**EXTRAIT À LIRE**
Prisonnier d'une période charnière entre paganisme et
christianisme, entre république et empire, il devient le bouc
émissaire de Capri, voué à la souffrance et à la
mélancolie de l'homme incompris, hanté par le négativisme.
Parfois aussi, sa haine est exacerbée et il est présenté
comme un affreux tyran. Ses crimes trouvent un écho, à travers le
témoignage de ses victimes : si l'historien ne peut accéder
à leurs pensées, si ce n'est quand les dernières paroles
ont été sauvegardées dans des récits, l'auteur de
fiction peut retranscrire les dernières heures tragiques du
condamné. C'est de cette manière que, souvent, s'achève la
pièce : par une mort injuste. Ainsi Serenus doit pleurer, dans la
pièce de Nicolas Fallet, la perte de ses deux enfants et maudit
Tibère, qui est responsable de ses malheurs :
SERENUS Ô de férocité
raffinement affreux ! Moi, je vivrois ! Ah, monstre !... Ecoutez-moi, grands
Dieux Que le jour où la mort doit le faire sa proie, Que ce jour
soit marqué par la publique joie ; Qu'inhumain comme lui, son
lâche successeur, S'ouvre un chemin au trône en lui
perçant le coeur. TIBERE Que dis-tu, malheureux ? Ah !
Quand je te fais grace, Quelle rage en ton sein allume tant d'audace
! Mais tu perds tes enfans, j'excuse ta douleur. Romains, je veux
d'Auguste être en tout successeur ; Comme lui dédaignant une
juste vengeance, Je veux voir tous vos coeur conquis par ma
clémence. Allons, et déplorant le sort de ses enfants, Par
nos soins généreux consolons les vieux
ans940.

**EXERCICE PROPOSÉ 1**
Modifiez les enregistrements depuis la ligne contenant « scientific name: Cyperaceae » jusqu'à la fin des enregistrements, bornes comprises, en remplaçant « phylum » par « division » sans toucher au reste. Ne redonnez que ces lignes.

**DONNÉES DE L'EXERCICE**
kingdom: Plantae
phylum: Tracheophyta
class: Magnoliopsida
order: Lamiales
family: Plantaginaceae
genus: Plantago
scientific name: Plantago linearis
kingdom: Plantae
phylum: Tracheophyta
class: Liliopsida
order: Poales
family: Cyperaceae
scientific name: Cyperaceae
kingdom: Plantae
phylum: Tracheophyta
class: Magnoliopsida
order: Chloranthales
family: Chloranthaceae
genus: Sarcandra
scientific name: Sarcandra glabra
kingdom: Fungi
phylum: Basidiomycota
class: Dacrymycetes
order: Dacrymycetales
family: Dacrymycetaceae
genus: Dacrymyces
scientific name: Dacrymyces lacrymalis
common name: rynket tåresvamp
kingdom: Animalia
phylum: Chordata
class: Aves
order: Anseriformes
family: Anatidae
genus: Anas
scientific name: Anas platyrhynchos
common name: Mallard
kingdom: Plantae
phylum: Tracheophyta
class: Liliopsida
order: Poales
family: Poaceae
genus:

**EXERCICE PROPOSÉ 2**
Selon l'extrait, par quoi la pièce s'achève-t-elle souvent ?

**RÉSULTAT FINAL 1**
scientific name: Cyperaceae
kingdom: Plantae
division: Tracheophyta
class: Magnoliopsida
order: Chloranthales
family: Chloranthaceae
genus: Sarcandra
scientific name: Sarcandra glabra
kingdom: Fungi
division: Basidiomycota
class: Dacrymycetes
order: Dacrymycetales
family: Dacrymycetaceae
genus: Dacrymyces
scientific name: Dacrymyces lacrymalis
common name: rynket tåresvamp
kingdom: Animalia
division: Chordata
class: Aves
order: Anseriformes
family: Anatidae
genus: Anas
scientific name: Anas platyrhynchos
common name: Mallard
kingdom: Plantae
division: Tracheophyta
class: Liliopsida
order: Poales
family: Poaceae
genus:

**RÉSULTAT FINAL 2**
Par une mort injuste.